Annekatrin Pieper steht im Café Klostertor am Eis-Fenster. 14 Sorten sind aktuell zu haben plus diverse Eisbecher und Crepes. Seit 20. Februar ist geöffnet, täglich von 12-17 Uhr. © René Plaul

Auch im Klostertor-Café ein paar Straßen weiter brannte am Wochenende sprichwörtlich die Luft. Bis zur Deutschen Bank sollen die Kunden angestanden haben, berichteten Facebook-Nutzer. Was freilich den Abstandsregeln geschuldet ist. Hier gibt es 14 Sorten Eis, ein paar sollen bis zum Sommer noch dazu kommen, und aktuell Crêpes zum Mitnehmen.

"Die Leute strahlen nur so und bedanken sich alle bei uns, dass wir wieder geöffnet haben. Das ist toll, auch für uns nach so langer Schließzeit", freut sich Mitarbeiterin Annekatrin Pieper. Maskenpflicht und Abstand würden freiwillig eingehalten. Hauptsache, es gibt wieder Eis. Hier ist der Kugelpreis leicht gestiegen.

"Harlekin" punktet mit selbst gebackenen Waffeln

In Pulsnitz hat das "Harlekin" seit 23. Februar geöffnet. Mancher hat bedauert, dass das Café am letzten Wochenende noch zu war. "Bei Sonne und ab elf Grad wollen wir täglich 12 bis 17 Uhr Eis verkaufen", heißt es. "Diese Woche sind wir sehr gut gestartet. Wir haben aktuell vier Softeis-Sorten und 17 Sorten beim Streicheis am Start. Unser Highlight sind aber unsere selbst gebackenen Eiswaffeln", sagt Bob Kreutel vom "Harlekin". Das rieche man schon von Weitem. "Und natürlich haben wir auch wieder unsere Eisbecher To Go im Angebot."
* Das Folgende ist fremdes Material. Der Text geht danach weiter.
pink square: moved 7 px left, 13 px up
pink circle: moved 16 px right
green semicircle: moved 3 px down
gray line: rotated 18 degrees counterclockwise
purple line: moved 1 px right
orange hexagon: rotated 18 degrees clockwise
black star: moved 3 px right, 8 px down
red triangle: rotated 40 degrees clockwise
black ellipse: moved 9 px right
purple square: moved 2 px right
Das Pulsnitzer "Café Eiszeit" am Schlossteich hingegen möchte noch ein bisschen abwarten, wie sich die Lage entwickelt. "Spätestens ab dem Osterwochenende öffne ich auch", kündigt Anett Kluhs an. "Wir bitten die Kundschaft, ein bisschen auszuharren!"
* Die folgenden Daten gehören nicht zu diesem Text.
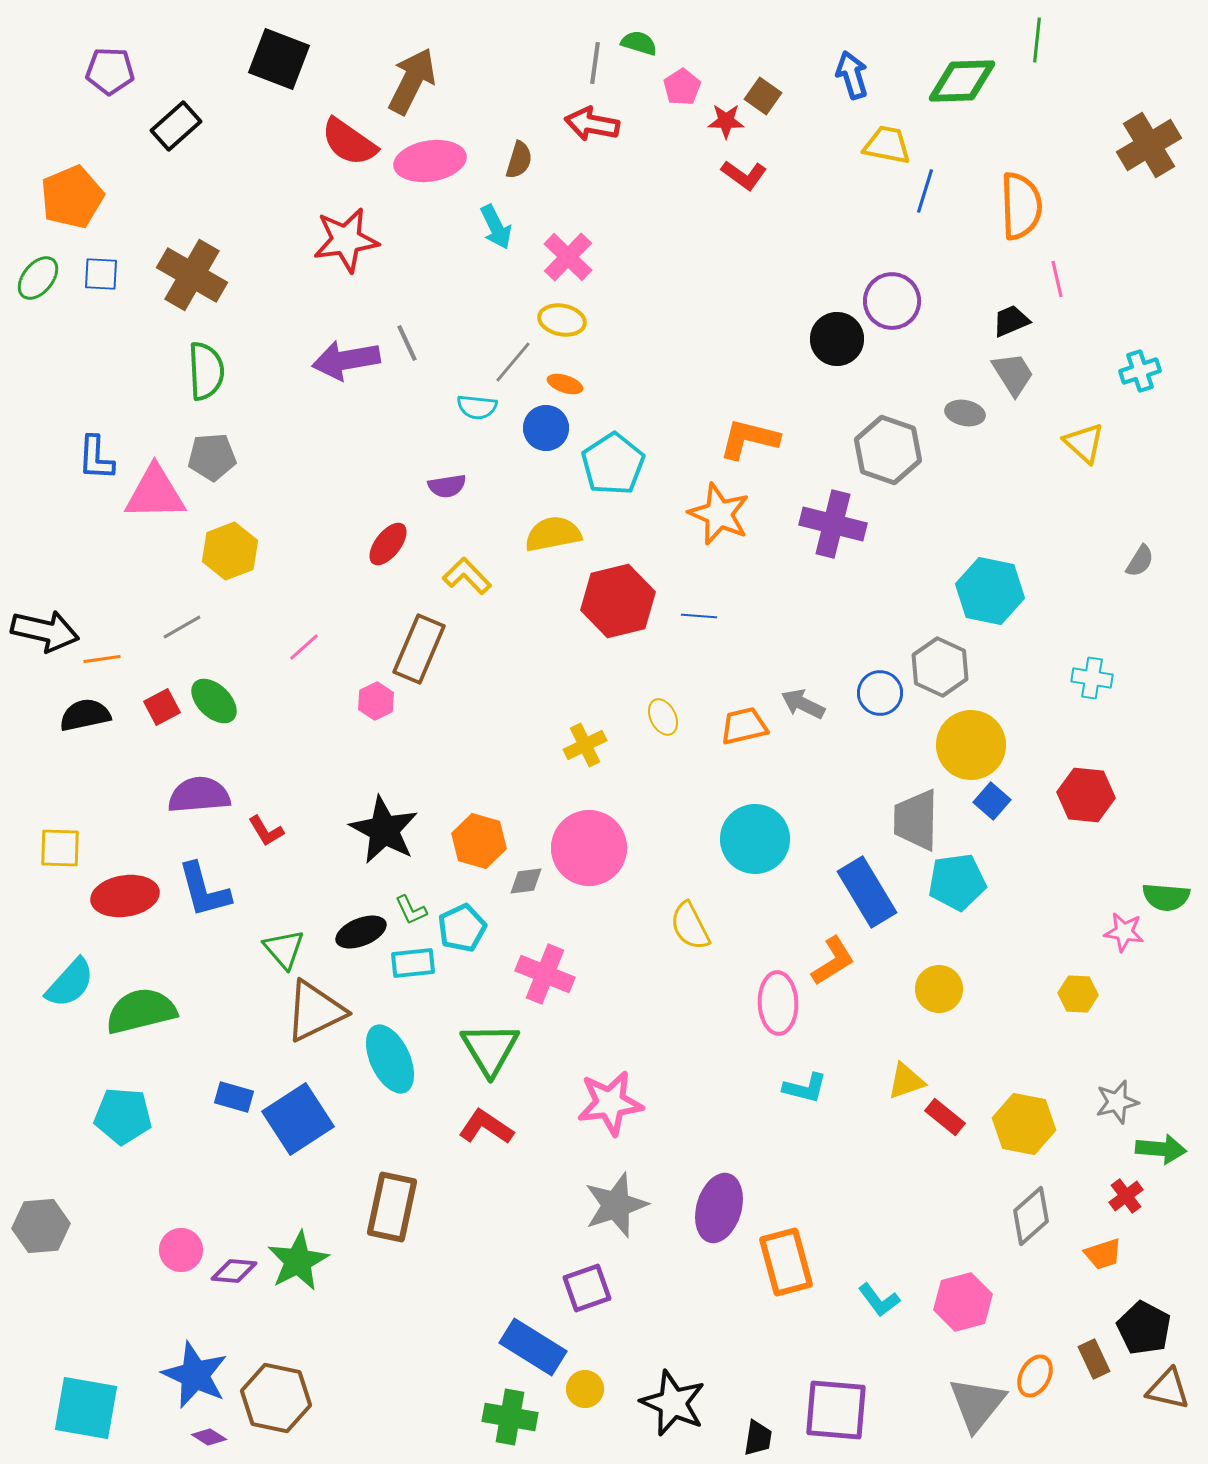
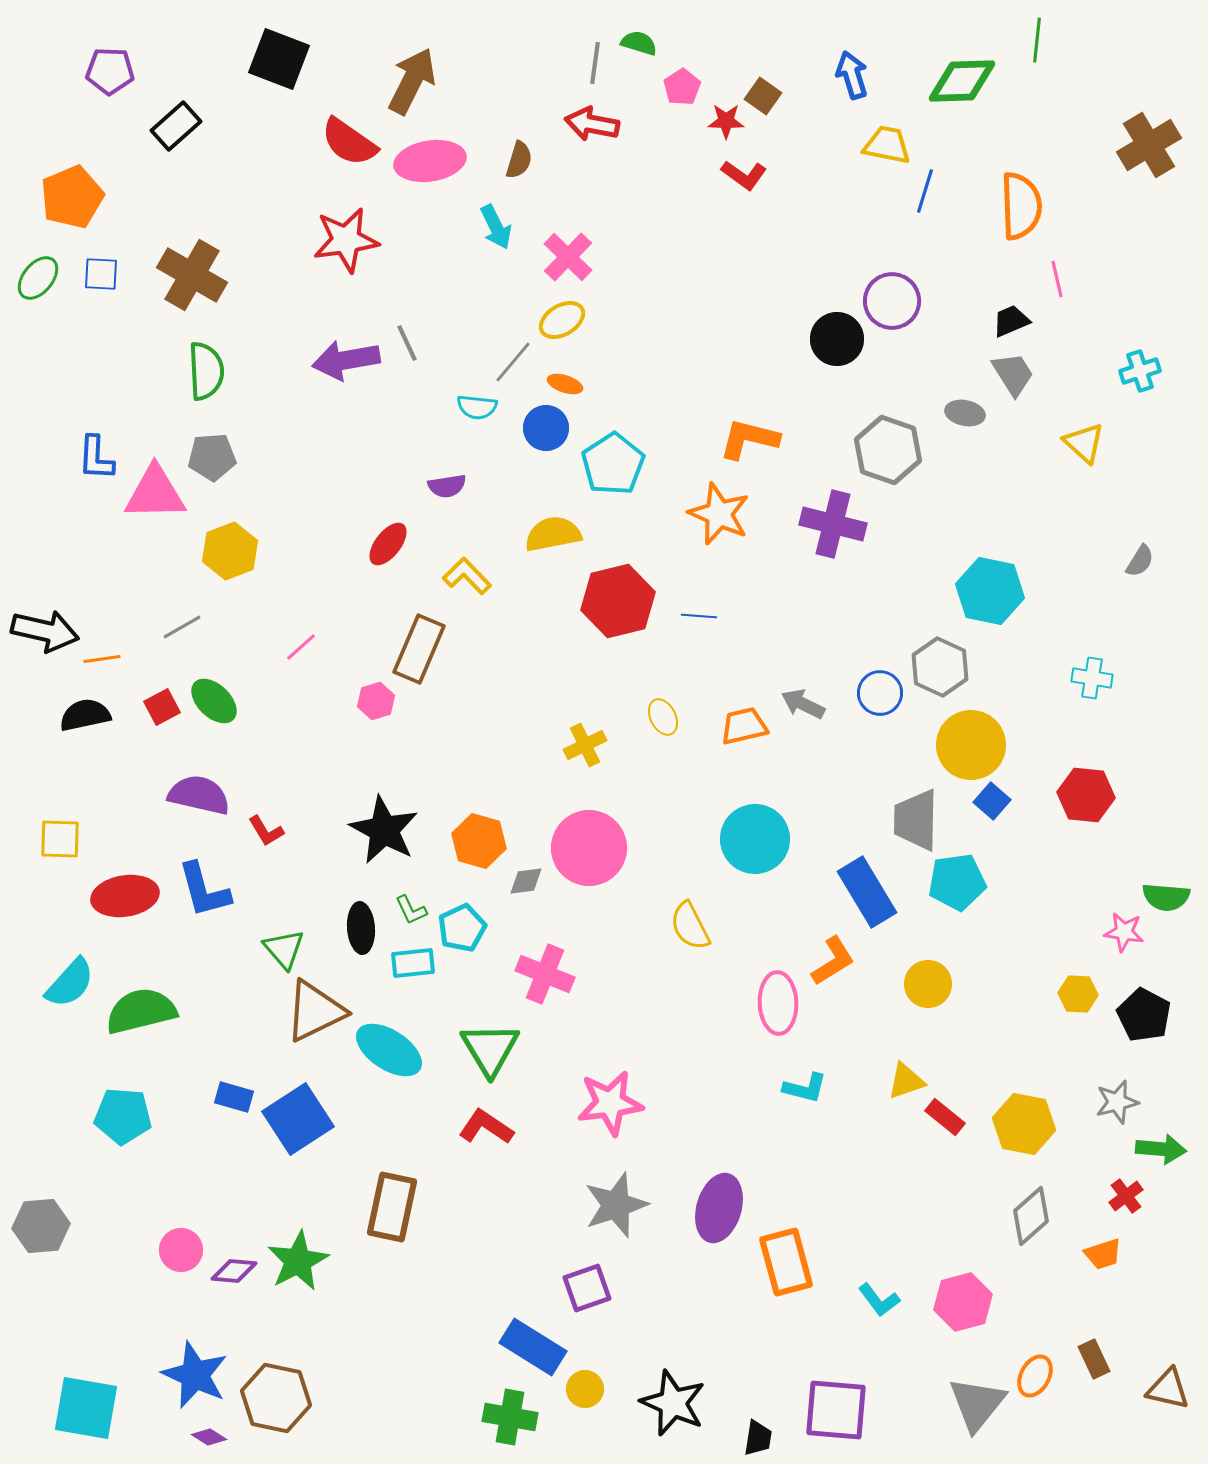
yellow ellipse at (562, 320): rotated 42 degrees counterclockwise
pink line at (304, 647): moved 3 px left
pink hexagon at (376, 701): rotated 9 degrees clockwise
purple semicircle at (199, 795): rotated 18 degrees clockwise
yellow square at (60, 848): moved 9 px up
black ellipse at (361, 932): moved 4 px up; rotated 72 degrees counterclockwise
yellow circle at (939, 989): moved 11 px left, 5 px up
cyan ellipse at (390, 1059): moved 1 px left, 9 px up; rotated 32 degrees counterclockwise
black pentagon at (1144, 1328): moved 313 px up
Verbot von To-go-Bechern wird bald zum Problem

Neben der Freude über den Beginn der Eissaison treibt die Café-Betreiber allerdings noch ein anderes Thema um: Bald dürfen keine Trinkhalme, Rührstäbchen für den Kaffee, Einweg-Geschirr aus konventionellem Plastik und aus "Bioplastik" sowie To-go-Becher und Einweg-Behälter aus Styropor mehr heraus gegeben werden. Das EU-weite Verkaufsverbot für diese Produkte gilt ab dem 3. Juli 2021.

"Wir müssen sehen, dass wir das Lager bis dahin leer bekommen. Durch Corona hatten wir natürlich nicht so einen riesigen Abverkauf wie sonst und viel davon da", sagt Lars Engelhardt vom "Emilia" in Kamenz. Wie Alternativen aussehen, sei noch unklar.